** Exercise **
Transcribe exactly everything from the line that contains "rumah besar sebagai" down to the last of these lines, including both ends. Leave the pictures out of your answer.
*** Block opens ***
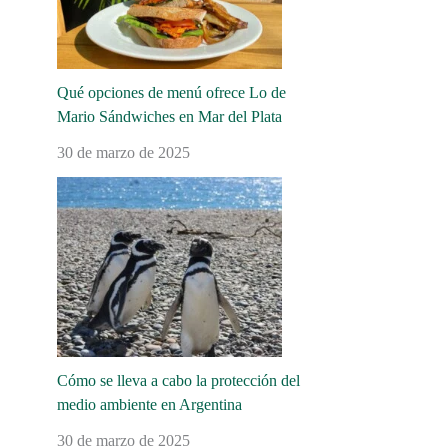
Qué opciones de menú ofrece Lo de
Mario Sándwiches en Mar del Plata
30 de marzo de 2025
Cómo se lleva a cabo la protección del
medio ambiente en Argentina
30 de marzo de 2025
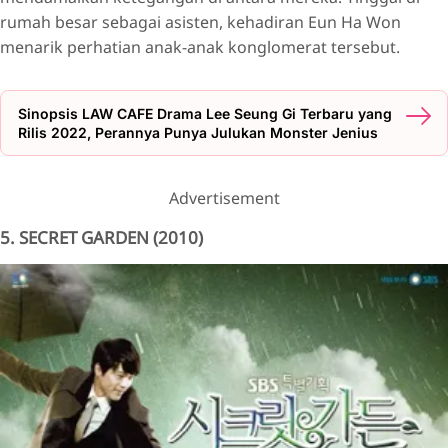
rumah besar sebagai asisten, kehadiran Eun Ha Won
menarik perhatian anak-anak konglomerat tersebut.
Sinopsis LAW CAFE Drama Lee Seung Gi Terbaru yang
Rilis 2022, Perannya Punya Julukan Monster Jenius
Advertisement
5. SECRET GARDEN (2010)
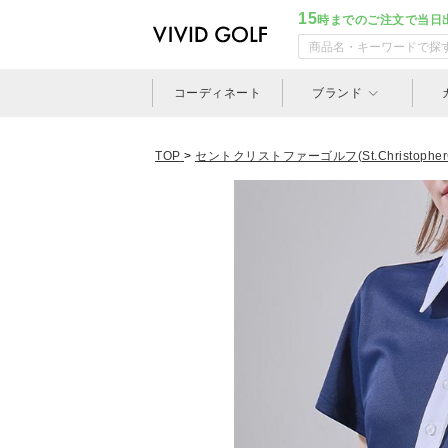
15
時までのご注文で当日
コーディネート
ブランド
TOP
>
セントクリストファーゴルフ(St.ChristopherG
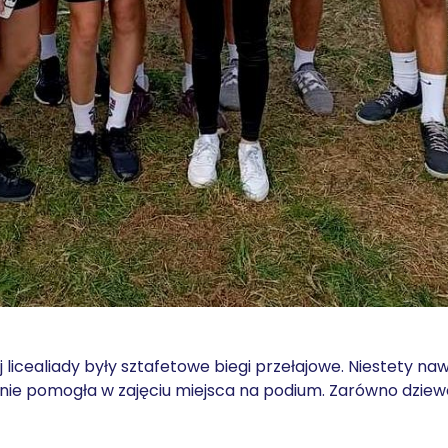
licealiady były sztafetowe biegi przełajowe. Niestety na
ie pomogła w zajęciu miejsca na podium. Zarówno dziewc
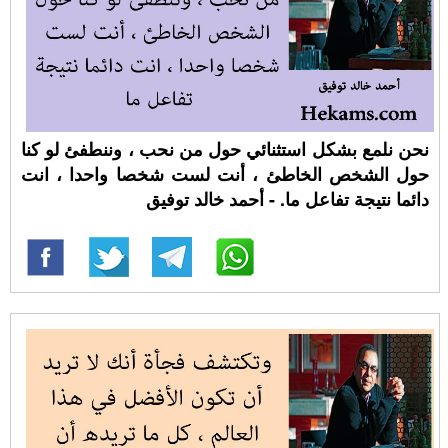
نحن نلمع بشكل استثنائي حول من نحب ، وننطفئ لو كنا
حول الشخص الخاطئ ، أنت لست شخصا واحدا ، انت
دائما نتيجة تفاعل ما. - أحمد خالد توفيق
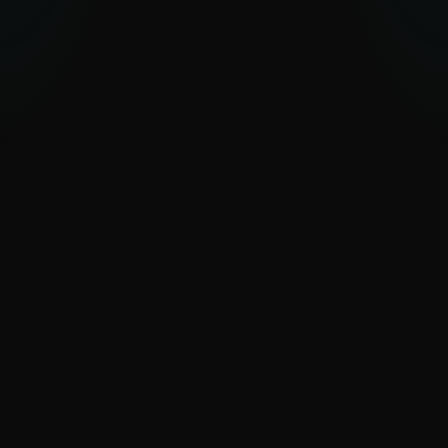
WeLiveSecurity: Notícias em
destaque e estudos
Análises e comentários especializados dos
investigadores da ESET sobre as mais
recentes ciberameaças, descobertas e
tendências de segurança.
LEIA OS ARTIGOS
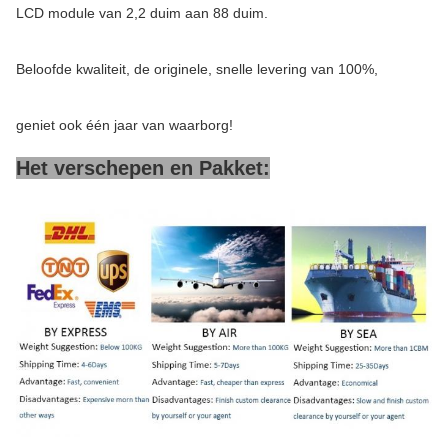
LCD module van 2,2 duim aan 88 duim.
Beloofde kwaliteit, de originele, snelle levering van 100%,
geniet ook één jaar van waarborg!
Het verschepen en Pakket:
*** Block closes ***
** Response to the task **
rumah besar sebagai asisten, kehadiran Eun Ha Won
menarik perhatian anak-anak konglomerat tersebut.
Sinopsis LAW CAFE Drama Lee Seung Gi Terbaru yang
Rilis 2022, Perannya Punya Julukan Monster Jenius
Advertisement
5. SECRET GARDEN (2010)
15
時までのご注文で当日
コーディネート
ブランド
TOP
>
セントクリストファーゴルフ(St.ChristopherG
licealiady były sztafetowe biegi przełajowe. Niestety na
ie pomogła w zajęciu miejsca na podium. Zarówno dziewc
نحن نلمع بشكل استثنائي حول من نحب ، وننطفئ لو كنا
حول الشخص الخاطئ ، أنت لست شخصا واحدا ، انت
دائما نتيجة تفاعل ما. - أحمد خالد توفيق
WeLiveSecurity: Notícias em
destaque e estudos
Análises e comentários especializados dos
investigadores da ESET sobre as mais
recentes ciberameaças, descobertas e
tendências de segurança.
LEIA OS ARTIGOS
LCD module van 2,2 duim aan 88 duim.
Beloofde kwaliteit, de originele, snelle levering van 100%,
geniet ook één jaar van waarborg!
Het verschepen en Pakket:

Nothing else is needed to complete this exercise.